You may have, somewhere along the way in your journey as the partner of a sex addict been told that you need to depersonalize the addiction. Most partners react to that idea with confusion spiced with a little bit of old fashioned rage. What does that even mean, they ask. How am I supposed to depersonalize something that feels so incredibly personal?
For partners, the addicted individual’s sexual behavior feels like a direct, personal, intimate and very painful betrayal. It affects everything in their lives. Their daily functioning changes and is often impaired. How they feel about themselves, their partner, their children, their friends and co-workers all changes. Who they are sexually and how they express themselves sexually is altered. Their emotional world can become fear driven from the threat of being hurt again.
In light of how personally sexual addiction affects partners, how can they then be asked to depersonalize the addiction?
I think perhaps instead of talking about depersonalization we should be saying, ‘do not take on the addiction.’ In other words, do not pick it up and put it in your emotional rucksack and start carrying it around as though it belongs to you and is about you.
To not take on the addiction is to leave the addiction with the addicted person. It is to recognize that their sexual acting out behavior is not a referendum on you.
It is not a referendum on your worth…
It is not a referendum on your value…
It is not a referendum on your lovability…
It is not a referendum on your sexiness…
It is not a referendum on your parenting, your communication skills, your personality, or your beauty…
Sex addiction is about a complex set of factors that your partner is dealing with and often was dealing with long before meeting you. It is not about you or who you are.
Living with the way that sex addiction has impacted your personal world while also knowing that the addiction is not in any way a value statement or judgment about your worthiness is a Mount Everest size challenge. This is something that most partners cognitively grasp and accept long before it seeps into their spirit, settles in their bones and provides relief from the overwhelming feelings of self-doubt and insecurity that betrayal so often produces.
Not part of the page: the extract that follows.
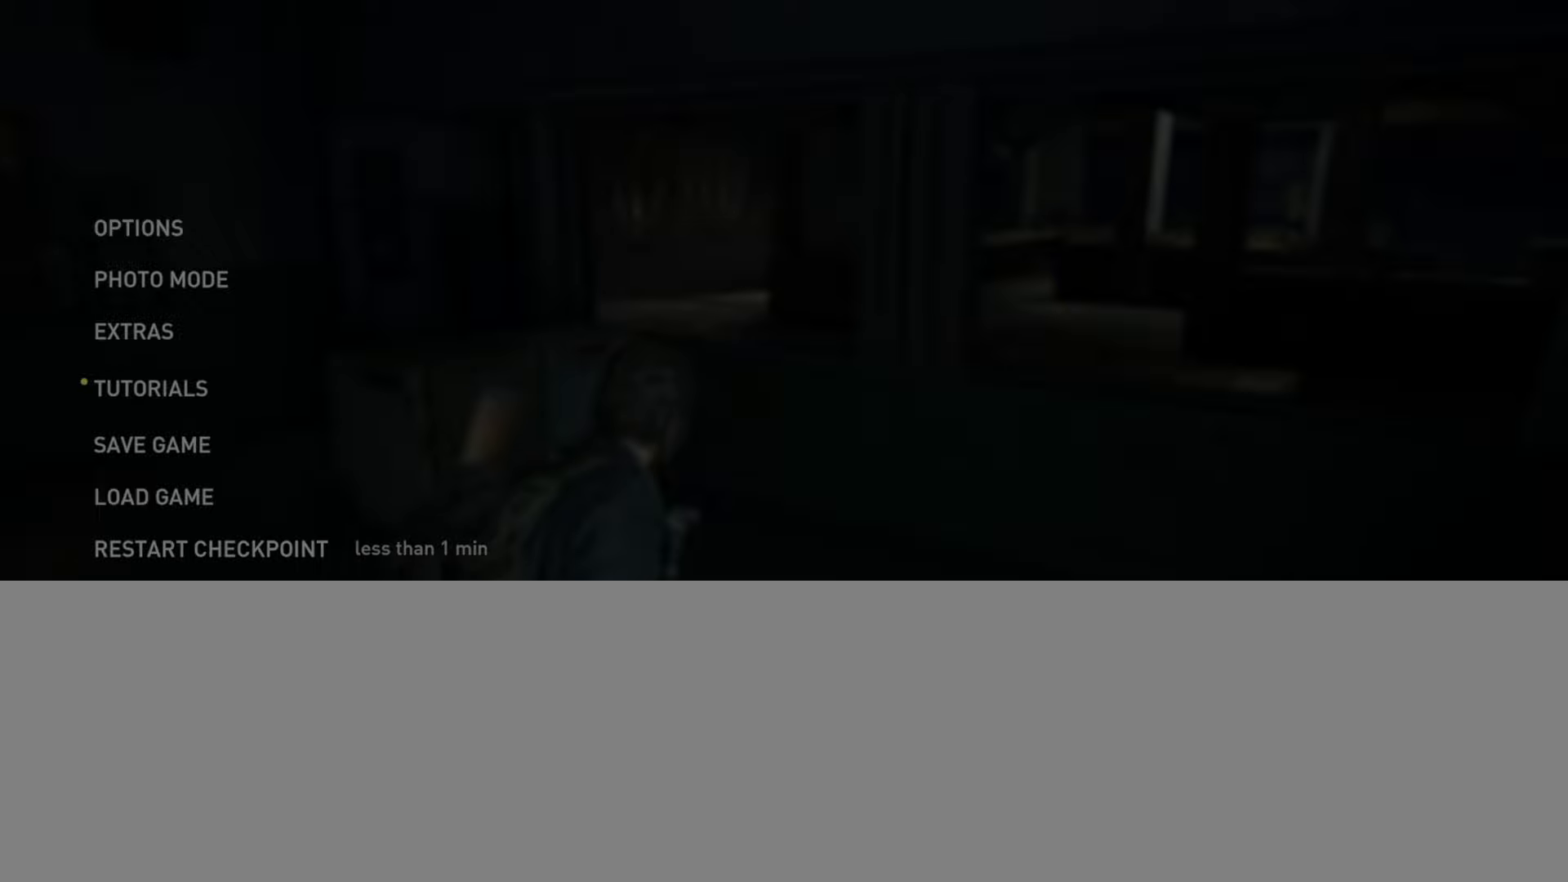
{"buttons": [], "left_stick": "center", "right_stick": "center", "events": []}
So let’s walk away from the idea that we can ever possibly depersonalize something so intimately personal. But let’s walk toward the understanding that we do not have to allow the betrayal we’ve experienced to define us. Betrayal is not a reflection of who you are or a referendum on your value. You are lovable and worthy. Period. Sexual addiction does not have the power to rob you of this truth. It may separate you from the truth for a while as you wrestle through the feelings of pain and betrayal. But truth stands firm in the face of lies and eventually shines through.